Q4a) The new decision tree sampled ~ 41000 (41e+3 in scientific notation) records of Slight accidents and ~41000 records of Serious accidents, which is what the numbers inside the root node mean. They differ from Artie’s tree because Camylla sampled with replacement, producing a more numerous dataset than the original one to keep the same proportion of Slight vs Serious accidents.

Q4b) Judging by the metrics on the cross-validation of training data, this model has a considerably better recall for “Serious”, but the real test is on the external set.

On the external set, we expect you to have noticed that while precision hasn’t changed much, the recall has improved. Instead of 1% in Artie’s case, Camylla’s model would send out ambulances to 26.45% of real serious cases. Because precision has not improved, one could argue that this is still a poor model, but it should be evident that Camylla’s model is superior.

Q4c) Because Camylla’s model has been over-sampled (with replacement), it is technically impossible to attest with mathematical certainty which leaf node would lead to the biggest proportion of false ‘Serious’ alerts. If you spotted this, great! This is a valid answer.

However, as an exercise in reading the decision tree, we will still consider valid solutions that assume the proportion of leaf nodes to be accurate representations of the data. If reasoning this way, seven leaf nodes trigger Serious alerts: 11, 13, 15, 17, 19, 25 and 29. By playing with the numbers inside these leaf nodes, you could conclude that node 17 has the biggest proportion of false ‘Serious’ alerts (45%).

Node 17 represents accidents:

  • That involved exactly 2 vehicles (2.5 ≥ number_vehicles ≥ 1.5)
  • In urban areas
  • that happened between 11 pm and 7 am.

You could argue it is still valid to dispatch emergency services because the accident happened at night, or you could argue that it is still worth dispatching due to the improved overall recall of the model. Alternatively, you could argue that we shouldn’t trigger alerts in leaf nodes with this high false-positive proportion. As long as you explain your opinion convincingly, it is alright.

Q5

There isn’t a single optimal model solution for this problem. Ideally, you would have drawn from the concepts and ideas introduced in Week 09-Week11 lectures, plus the Week 11 lab, to reinforce your outline proposal.
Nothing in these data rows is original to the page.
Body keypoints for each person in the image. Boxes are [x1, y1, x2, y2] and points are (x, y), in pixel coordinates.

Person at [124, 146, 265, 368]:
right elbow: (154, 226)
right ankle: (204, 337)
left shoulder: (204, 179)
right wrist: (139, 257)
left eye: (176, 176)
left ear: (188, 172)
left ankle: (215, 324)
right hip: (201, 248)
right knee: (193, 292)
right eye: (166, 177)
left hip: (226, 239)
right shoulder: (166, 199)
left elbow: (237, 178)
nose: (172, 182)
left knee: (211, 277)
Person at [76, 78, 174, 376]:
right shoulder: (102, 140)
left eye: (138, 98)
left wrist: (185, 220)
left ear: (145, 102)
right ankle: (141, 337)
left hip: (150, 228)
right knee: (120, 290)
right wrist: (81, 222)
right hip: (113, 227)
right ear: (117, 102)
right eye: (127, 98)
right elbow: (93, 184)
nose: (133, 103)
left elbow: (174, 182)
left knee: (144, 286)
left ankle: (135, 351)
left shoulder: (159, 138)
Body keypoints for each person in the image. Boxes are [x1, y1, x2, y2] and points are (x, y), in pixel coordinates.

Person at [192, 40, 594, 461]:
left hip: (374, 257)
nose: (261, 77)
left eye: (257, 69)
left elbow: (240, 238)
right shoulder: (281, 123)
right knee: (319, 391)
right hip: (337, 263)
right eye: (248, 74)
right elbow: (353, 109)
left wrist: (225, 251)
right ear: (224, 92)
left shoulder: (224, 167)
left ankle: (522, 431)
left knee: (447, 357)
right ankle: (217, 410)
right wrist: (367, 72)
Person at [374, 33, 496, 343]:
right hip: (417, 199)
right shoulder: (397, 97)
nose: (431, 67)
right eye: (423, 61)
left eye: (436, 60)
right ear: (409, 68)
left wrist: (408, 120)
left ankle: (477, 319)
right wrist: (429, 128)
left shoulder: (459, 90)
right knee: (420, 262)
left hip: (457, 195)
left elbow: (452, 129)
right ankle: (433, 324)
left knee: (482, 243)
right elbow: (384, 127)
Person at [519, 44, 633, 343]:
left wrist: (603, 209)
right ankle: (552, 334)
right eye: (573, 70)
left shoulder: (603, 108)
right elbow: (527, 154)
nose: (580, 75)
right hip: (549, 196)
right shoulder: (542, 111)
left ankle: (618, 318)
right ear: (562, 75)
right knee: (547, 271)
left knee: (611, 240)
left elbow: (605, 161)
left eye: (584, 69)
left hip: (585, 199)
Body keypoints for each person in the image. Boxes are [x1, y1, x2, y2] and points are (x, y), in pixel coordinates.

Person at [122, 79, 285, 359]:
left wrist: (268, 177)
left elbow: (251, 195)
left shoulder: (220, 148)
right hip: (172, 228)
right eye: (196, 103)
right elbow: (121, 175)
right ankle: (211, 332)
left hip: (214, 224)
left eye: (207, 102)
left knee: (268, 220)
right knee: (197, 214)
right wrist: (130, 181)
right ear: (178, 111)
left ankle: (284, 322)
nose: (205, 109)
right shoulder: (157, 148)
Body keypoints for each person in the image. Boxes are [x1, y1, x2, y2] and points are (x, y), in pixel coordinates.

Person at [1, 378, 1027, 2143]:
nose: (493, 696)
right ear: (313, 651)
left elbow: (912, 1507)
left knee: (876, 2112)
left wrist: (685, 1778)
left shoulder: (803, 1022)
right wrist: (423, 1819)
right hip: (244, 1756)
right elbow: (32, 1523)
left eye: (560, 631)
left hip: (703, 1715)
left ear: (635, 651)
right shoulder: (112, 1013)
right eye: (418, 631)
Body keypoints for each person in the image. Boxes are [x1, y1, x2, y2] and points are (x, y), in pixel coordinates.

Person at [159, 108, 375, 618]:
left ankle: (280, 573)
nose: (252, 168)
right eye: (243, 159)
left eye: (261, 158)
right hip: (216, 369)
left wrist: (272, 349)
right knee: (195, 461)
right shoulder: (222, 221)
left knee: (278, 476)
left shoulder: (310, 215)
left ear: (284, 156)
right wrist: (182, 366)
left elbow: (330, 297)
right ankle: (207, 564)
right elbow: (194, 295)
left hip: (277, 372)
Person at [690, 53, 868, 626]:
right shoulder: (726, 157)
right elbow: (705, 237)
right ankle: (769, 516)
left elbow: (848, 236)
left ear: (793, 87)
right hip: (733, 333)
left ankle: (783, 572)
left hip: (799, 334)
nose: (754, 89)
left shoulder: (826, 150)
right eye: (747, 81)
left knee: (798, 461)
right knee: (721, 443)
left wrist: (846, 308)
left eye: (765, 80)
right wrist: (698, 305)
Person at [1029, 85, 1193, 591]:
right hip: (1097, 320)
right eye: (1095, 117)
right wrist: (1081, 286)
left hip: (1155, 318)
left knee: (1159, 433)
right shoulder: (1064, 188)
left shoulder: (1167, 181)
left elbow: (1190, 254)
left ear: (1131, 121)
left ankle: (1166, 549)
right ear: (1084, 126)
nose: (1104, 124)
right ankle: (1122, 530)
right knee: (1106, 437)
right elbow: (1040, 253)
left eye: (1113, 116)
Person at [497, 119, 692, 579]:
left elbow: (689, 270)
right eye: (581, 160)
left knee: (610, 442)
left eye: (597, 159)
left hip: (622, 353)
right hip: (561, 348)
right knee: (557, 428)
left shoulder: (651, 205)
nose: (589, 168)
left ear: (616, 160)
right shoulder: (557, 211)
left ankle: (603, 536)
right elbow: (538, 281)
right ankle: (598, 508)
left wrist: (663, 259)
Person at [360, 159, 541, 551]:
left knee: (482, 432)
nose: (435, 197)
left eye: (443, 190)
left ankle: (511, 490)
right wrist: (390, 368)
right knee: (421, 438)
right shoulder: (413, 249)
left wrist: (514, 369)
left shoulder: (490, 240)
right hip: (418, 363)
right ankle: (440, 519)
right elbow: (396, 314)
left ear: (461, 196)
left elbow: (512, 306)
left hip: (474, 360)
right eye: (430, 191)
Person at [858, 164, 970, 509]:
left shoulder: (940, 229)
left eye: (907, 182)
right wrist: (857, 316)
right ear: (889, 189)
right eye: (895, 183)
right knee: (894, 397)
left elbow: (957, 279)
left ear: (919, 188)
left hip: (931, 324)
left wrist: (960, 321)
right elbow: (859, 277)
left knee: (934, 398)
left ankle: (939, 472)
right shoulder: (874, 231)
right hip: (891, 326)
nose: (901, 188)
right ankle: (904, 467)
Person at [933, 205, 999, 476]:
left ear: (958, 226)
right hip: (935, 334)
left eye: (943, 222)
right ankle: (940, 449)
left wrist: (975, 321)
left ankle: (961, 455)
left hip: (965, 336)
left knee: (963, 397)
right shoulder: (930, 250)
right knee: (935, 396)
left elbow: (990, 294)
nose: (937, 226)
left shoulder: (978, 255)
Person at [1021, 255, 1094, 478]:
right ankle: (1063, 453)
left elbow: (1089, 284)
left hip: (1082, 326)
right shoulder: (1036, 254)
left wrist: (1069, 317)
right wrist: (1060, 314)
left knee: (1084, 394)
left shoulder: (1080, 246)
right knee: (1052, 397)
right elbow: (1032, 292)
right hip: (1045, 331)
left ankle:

Excellent (≥25/35) outlines have exceeded our expectations and included the following:

  • Description of how they would structure the data in tidy data format, including names of the columns they would use in their data frames.
  • Description of how they would use tidyverse to “feature engineer” the analysis. For example, by including categories of time of day of the tweet (morning, afternoon, etc.) or how long has passed since the previous and the current tweet? Etc.
  • Proposal of an ML model to predict the likelihood of a tweet being deleted, followed by naming appropriate classification algorithms and metrics.
  • Resampling techniques to assess the ML model above.
  • The use of quanteda to create a corpus and document-frequency matrix of the text data.
  • Proposals of visual inspection of the data set with word clouds, keyness plots as well as 2D plots produced after running dimensionality reduction techniques
  • Proposal of clustering, topic modelling and dimensionality reduction to inspect subgroups about the text data
  • Proposal of integrating the numerical features (from the feature engineering stage) with the dfm to assess whether the performance of the predictive ML model would improve.
  • Investigate what we could learn from a model that predicts the likelihood of a tweet being deleted.

An Absolute Stellar (35/35) outline would have exceeded our expectations and, on top of all of the above, would have produced snippets of R code as a proof of concept of their analysis.